Local groups working with victims of human rights violations meet today in Nyanga to adopt key transitional justice principles proposed to guide the transitional justice process in the country.

By Everson Mushava

The conference was organised by the National Transitional Justice Working Group (NTJWG), which is a platform established by 46 Zimbabwean transitional justice stakeholders to provide interface between transitional justice stakeholders and the official transitional justice processes in Zimbabwe.

Alec Muchadehama, chairperson of the working group, said the conference would be one of the many engagements by stakeholders in the search for a sustainable solution to the “menace of systematic violations of human rights in Zimbabwe”.

Muchadehama said the conference, coming at a time government is about to operationalise the Peace and National Healing Commission, (NPRC) will lay the foundation for transitional justice processes in Zimbabwe.

“The main goal is to say never again to violation of human rights,” Muchadehama said.

“We seek to ensure victims of human rights violations get justice. The key thematic areas are; truth-telling, justice and accountability, memorialisation, institutional reforms, gender and reparations.”
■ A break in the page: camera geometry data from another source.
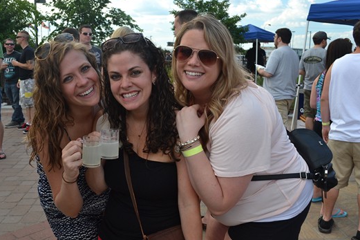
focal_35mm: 38
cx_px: 175
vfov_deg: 35.0
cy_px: 124
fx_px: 380
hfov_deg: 50.7
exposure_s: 1/125
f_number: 5.6
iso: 180
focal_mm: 24
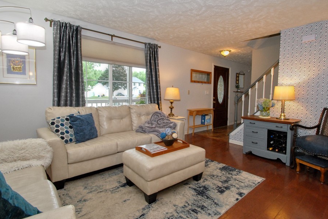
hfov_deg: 89.6
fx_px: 164
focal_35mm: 18
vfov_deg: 67.4
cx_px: 183
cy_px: 102
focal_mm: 10
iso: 1600
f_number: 7.1
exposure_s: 1/60
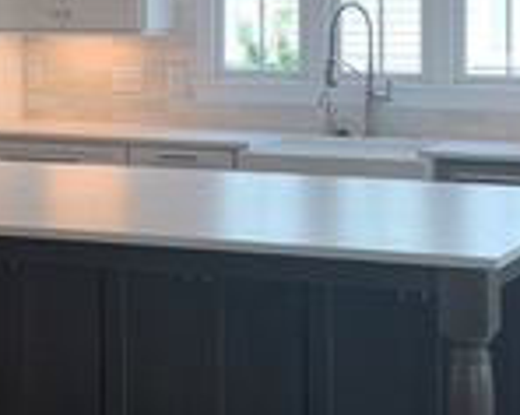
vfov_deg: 13.8
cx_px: 169
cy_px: 28
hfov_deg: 17.4
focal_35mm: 110
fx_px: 1691
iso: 50
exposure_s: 1/120
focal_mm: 4.25
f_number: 1.8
Muchadehama said peace can only be realised when the country had mechanism in place to deal with past human rights abuses. Zimbabwe has a bad past of politically motivated human rights violations dating back to the pre-colonial era.

Muchadehama said stakeholders will set the expected standards for transitional justice in Zimbabwe and the conference would produce the fundamental guiding principles for such processes as the work of the NPRC.

The NTJWG early this month launched a website that allows Zimbabweans to report violence as it unfolds.

At the time of the launch, Otto Saki an independent expert in the working group said the tool offered Zimbabweans the opportunity to monitor and report violence.

“The website has a violence monitor tool that will allow Zimbabweans who witness human rights violations to make a report even anonymously if they so wish. When a report is made, it appears on the map in green while the group verifies with its stakeholders and when verified it will turn red,” he said.

The NTJWG’s aim is to create a space for co-ordination of transitional justice stakeholders, sharing of experiences and building of synergies for comprehensive, accountable, victim-centred and participatory justice processes in Zimbabwe.